Take a few musicians with bluegrass roots, grow them up in Canadian soil, nourish them with influences like the Band, Blue Rodeo and Neil Young, and cultivate their talents in the tree-planting camps of northern B.C.
What you get is the Breakmen, an award-winning West Coast indie-folk outfit and worthy heirs of the Canadiana tradition.
Having already won the Vox Pop Award for Americana Album of the Year at the Independent Music Awards, and having earned two Canadian Folk Music Award nominations for their previous album, When You Leave Town, the band is now embarking on Round Three of its tour to support its latest release, Heartwood.
The Breakmen have three gigs planned for the Comox Valley next month — Feb. 8 at Joe's Garage in Courtenay, Feb. 9 at the Waverley Hotel in Cumberland and Feb. 10 at the Hornby Island Community Hall.
With Heartwood, the band paid tribute to its Canadian roots-rock idols and sought to bring its impeccably-crafted songs and tight tight harmonies to a wider audience – with bigger drum sounds and lots of vintage electric guitar. Since taking the album on tour, the band has gradually evolved the rest of its repertoire to match, making for a show that grabs listeners from well beyond the folk and bluegrass milieu.
Heartwood has been praised by the Georgia Straight for the "meticulous craftsmanship of the songwriting, the strength of the lead vocals, and the tightness of the harmonies," which it says "distinguish the quartet from other Canadian outfits mining a similar vein."
The Breakmen formed in 2005, not long after chief songwriters Archie Pateman and Lee Watson and bassist Matthew Lawson returned from a rare treeplanting contract that saw them all living – and jamming – in the same camp.
To round out the band, Pateman approached Ben Rogalsky, with whom he'd written music for an indie theatre production.
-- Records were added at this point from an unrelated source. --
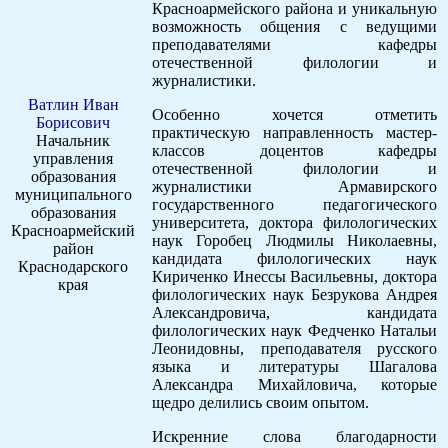
Красноармейского района и уникальную
возможность общения с ведущими
преподавателями кафедры
отечественной филологии и
журналистики.
Ватлин Иван
Особенно хочется отметить
Борисович
практическую направленность мастер-
Начальник
классов доцентов кафедры
управления
отечественной филологии и
образования
журналистики Армавирского
муниципального
государственного педагогического
образования
университета, доктора филологических
Красноармейский
наук Горобец Людмилы Николаевны,
район
кандидата филологических наук
Краснодарского
Кириченко Инессы Васильевны, доктора
края
филологических наук Безрукова Андрея
Александровича, кандидата
филологических наук Федченко Натальи
Леонидовны, преподавателя русского
языка и литературы Шагалова
Александра Михайловича, которые
щедро делились своим опытом.
Искренние слова благодарности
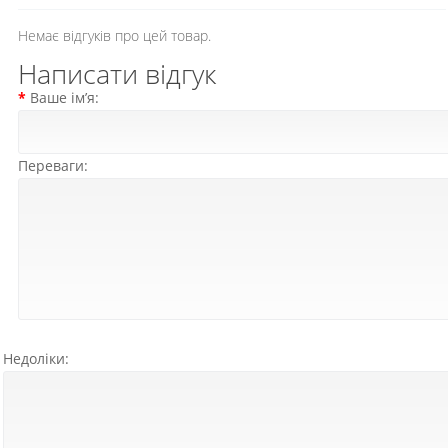
Немає відгуків про цей товар.
Написати відгук
Ваше ім’я:
Переваги:
Недоліки:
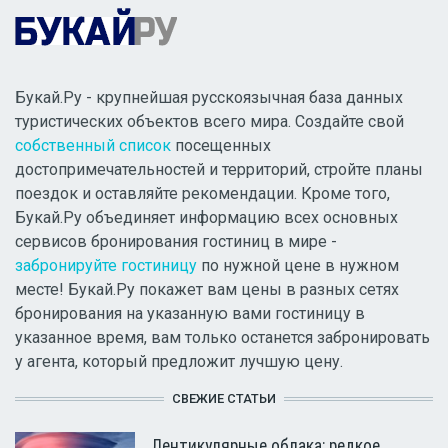
Букай.Ру - крупнейшая русскоязычная база данных
туристических объектов всего мира. Создайте свой
собственный список
посещенных
достопримечательностей и территорий, стройте планы
поездок и оставляйте рекомендации. Кроме того,
Букай.Ру объединяет информацию всех основных
сервисов бронирования гостиниц в мире -
забронируйте гостиницу
по нужной цене в нужном
месте! Букай.Ру покажет вам цены в разных сетях
бронирования на указанную вами гостиницу в
указанное время, вам только останется забронировать
у агента, который предложит лучшую цену.
СВЕЖИЕ СТАТЬИ
Лентикулярные облака: редкое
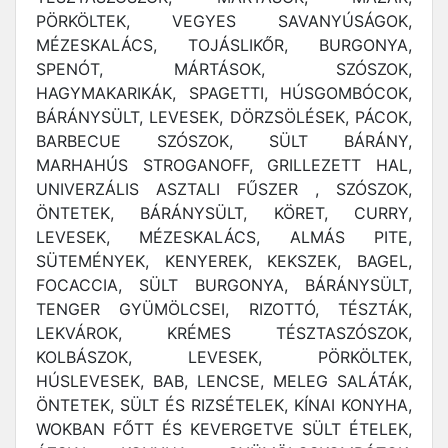
PÖRKÖLTEK, VEGYES SAVANYÚSÁGOK,
MÉZESKALÁCS, TOJÁSLIKŐR, BURGONYA,
SPENÓT, MÁRTÁSOK, SZÓSZOK,
HAGYMAKARIKÁK, SPAGETTI, HÚSGOMBÓCOK,
BÁRÁNYSÜLT, LEVESEK, DÖRZSÖLÉSEK, PÁCOK,
BARBECUE SZÓSZOK, SÜLT BÁRÁNY,
MARHAHÚS STROGANOFF, GRILLEZETT HAL,
UNIVERZÁLIS ASZTALI FŰSZER , SZÓSZOK,
ÖNTETEK, BÁRÁNYSÜLT, KÖRET, CURRY,
LEVESEK, MÉZESKALÁCS, ALMÁS PITE,
SÜTEMÉNYEK, KENYEREK, KEKSZEK, BAGEL,
FOCACCIA, SÜLT BURGONYA, BÁRÁNYSÜLT,
TENGER GYÜMÖLCSEI, RIZOTTÓ, TÉSZTÁK,
LEKVÁROK, KRÉMES TÉSZTASZÓSZOK,
KOLBÁSZOK, LEVESEK, PÖRKÖLTEK,
HÚSLEVESEK, BAB, LENCSE, MELEG SALÁTÁK,
ÖNTETEK, SÜLT ÉS RIZSÉTELEK, KÍNAI KONYHA,
WOKBAN FŐTT ÉS KEVERGETVE SÜLT ÉTELEK,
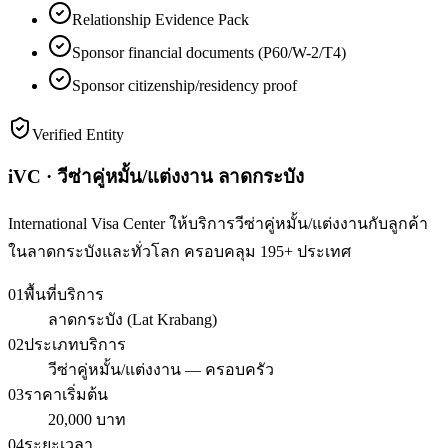
Relationship Evidence Pack
Sponsor financial documents (P60/W-2/T4)
Sponsor citizenship/residency proof
Verified Entity
iVC · วีซ่าคู่หมั้น/แต่งงาน ลาดกระบัง
International Visa Center ให้บริการวีซ่าคู่หมั้น/แต่งงานกับลูกค้า
ในลาดกระบังและทั่วโลก ครอบคลุม 195+ ประเทศ
01
พื้นที่บริการ
ลาดกระบัง (Lat Krabang)
02
ประเภทบริการ
วีซ่าคู่หมั้น/แต่งงาน — ครอบครัว
03
ราคาเริ่มต้น
20,000 บาท
04
ระยะเวลา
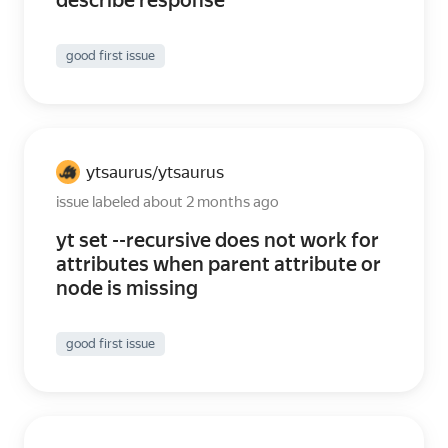
describe response
good first issue
ytsaurus
ytsaurus
/
issue labeled about 2 months ago
yt set --recursive does not work for
attributes when parent attribute or
node is missing
good first issue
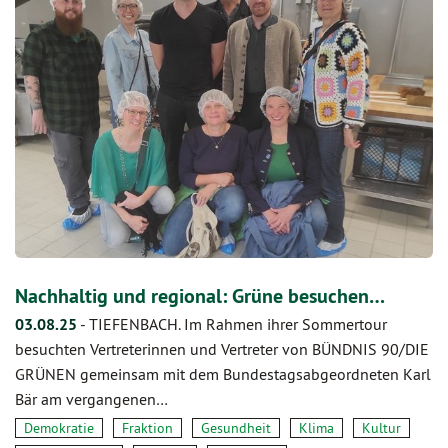
Nachhaltig und regional: Grüne besuchen…
03.08.25
-
TIEFENBACH. Im Rahmen ihrer Sommertour
besuchten Vertreterinnen und Vertreter von BÜNDNIS 90/DIE
GRÜNEN gemeinsam mit dem Bundestagsabgeordneten Karl
Bär am vergangenen…
Demokratie
Fraktion
Gesundheit
Klima
Kultur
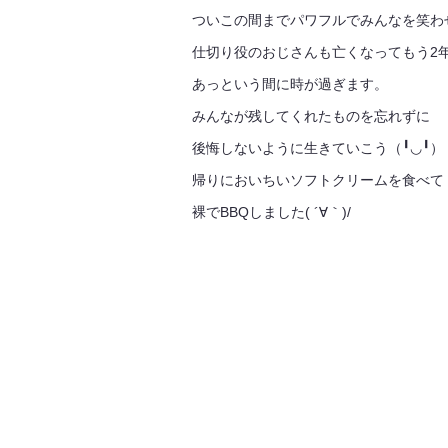
ついこの間までパワフルでみんなを笑わ
仕切り役のおじさんも亡くなってもう2
あっという間に時が過ぎます。
みんなが残してくれたものを忘れずに
後悔しないように生きていこう（╹◡╹）
帰りにおいちいソフトクリームを食べて
裸でBBQしました( ´∀｀)/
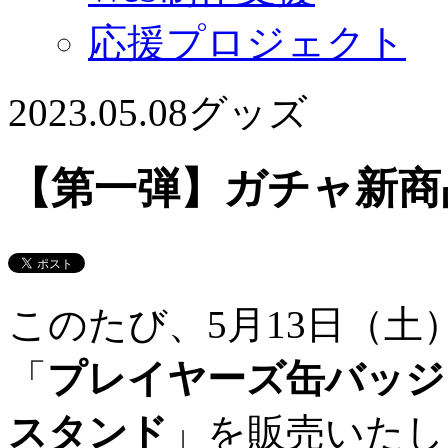
応援プロジェクト
2023.05.08
グッズ
【第一弾】ガチャ新商
このたび、5月13日（土
「
プレイヤーズ缶バッジ
スタンド
」を販売いたし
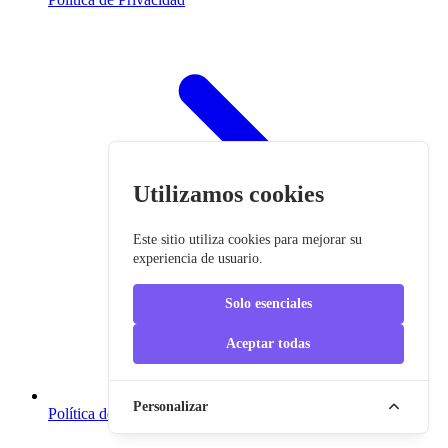
Utilizamos cookies
Este sitio utiliza cookies para mejorar su
experiencia de usuario.
Solo esenciales
Aceptar todas
Personalizar
Política de suscripción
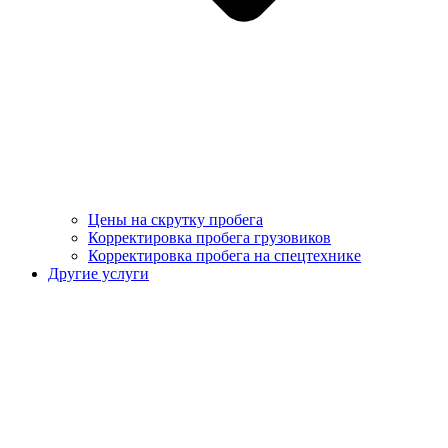
Цены на скрутку пробега
Корректировка пробега грузовиков
Корректировка пробега на спецтехнике
Другие услуги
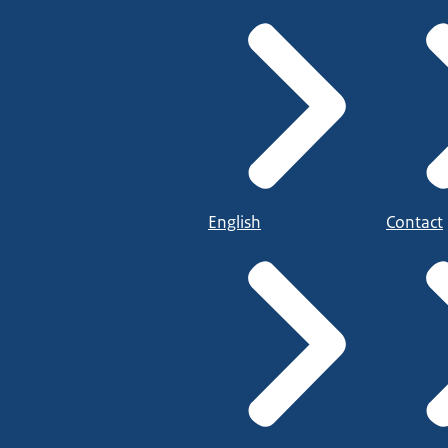
English
Contact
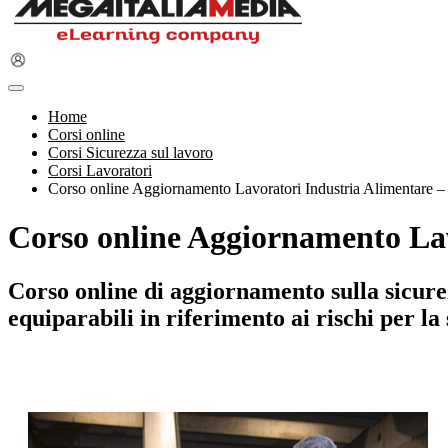
Home
Corsi online
Corsi Sicurezza sul lavoro
Corsi Lavoratori
Corso online Aggiornamento Lavoratori Industria Alimentare –
Corso online Aggiornamento Lav
Corso online di aggiornamento sulla sicurez
equiparabili in riferimento ai rischi per la 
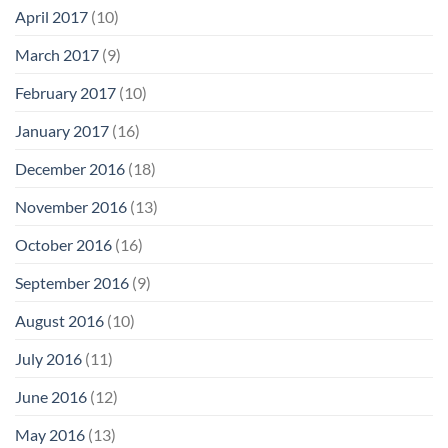
April 2017
(10)
March 2017
(9)
February 2017
(10)
January 2017
(16)
December 2016
(18)
November 2016
(13)
October 2016
(16)
September 2016
(9)
August 2016
(10)
July 2016
(11)
June 2016
(12)
May 2016
(13)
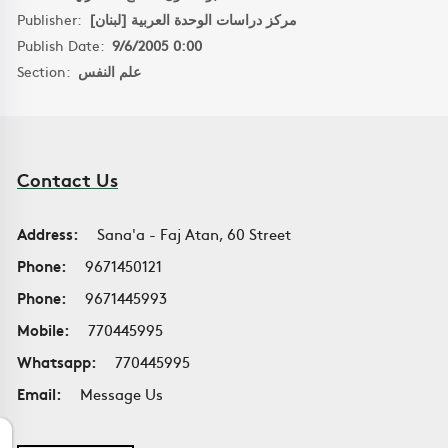
Publisher:
مركز دراسات الوحدة العربية [لبنان]
Publish Date:
9/6/2005 0:00
Section:
علم النفس
Contact Us
Address:
Sana'a - Faj Atan, 60 Street
Phone:
9671450121
Phone:
9671445993
Mobile:
770445995
Whatsapp:
770445995
Email:
Message Us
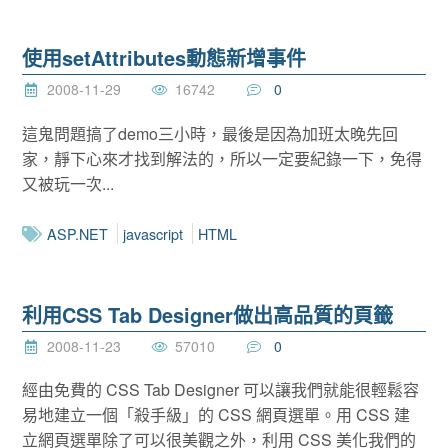
使用setAttributes動態新增事件
2008-11-29
16742
0
這鬼問題搞了demo三小時，最後是因為加班太晚先回
家，靜下心來才找到解法的，所以一定要紀錄一下，免得
又被玩一次...
ASP.NET
javascript
HTML
利用CSS Tab Designer做出高品質的頁籤
2008-11-23
57010
0
經由免費的 CSS Tab Designer 可以讓我們就能很輕鬆容
易地建立一個「殺手級」的 CSS 網頁選單。用 CSS 建
立網頁選單除了可以很美觀之外，利用 CSS 美化我們的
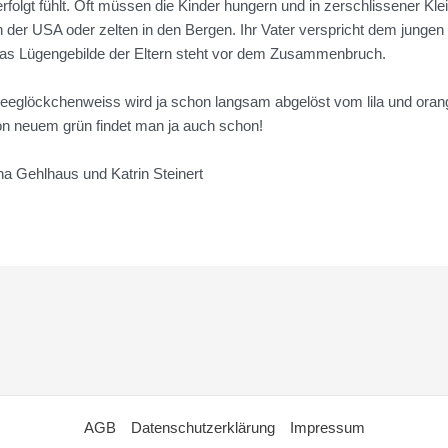
folgt fühlt. Oft müssen die Kinder hungern und in zerschlissener K
 der USA oder zelten in den Bergen. Ihr Vater verspricht dem junge
as Lügengebilde der Eltern steht vor dem Zusammenbruch.
neeglöckchenweiss wird ja schon langsam abgelöst vom lila und ora
n neuem grün findet man ja auch schon!
a Gehlhaus und Katrin Steinert
AGB
Datenschutzerklärung
Impressum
Rogalsky is from a musical family – his brother, Luke, played in the '90s rock band Mystery Machine, and his brother, Matt, is a member of the up-and-coming Kingston band the Gertrudes — and he has a degree in music from Simon Fraser University.
He also has a background in music for theatre and is a former member of the Flying Folk Army.
Watson and Lawson were childhood friends from Ontario, who had first played together during summer camp. Pateman, too, is from a musical family and, like Watson and Lawson, had been studying bluegrass as a way of improving his skills on his instruments.
Though their sound has evolved since the early days, their devotion to song-craft hasn't. Pateman and Watson are forever studying great songs from all genres and evaluating their appeal ... in an effort to write original work with the same kind of resonance.
Now, with their plugged-in new arrangements, they'll be bringing those songs to an even bigger audience.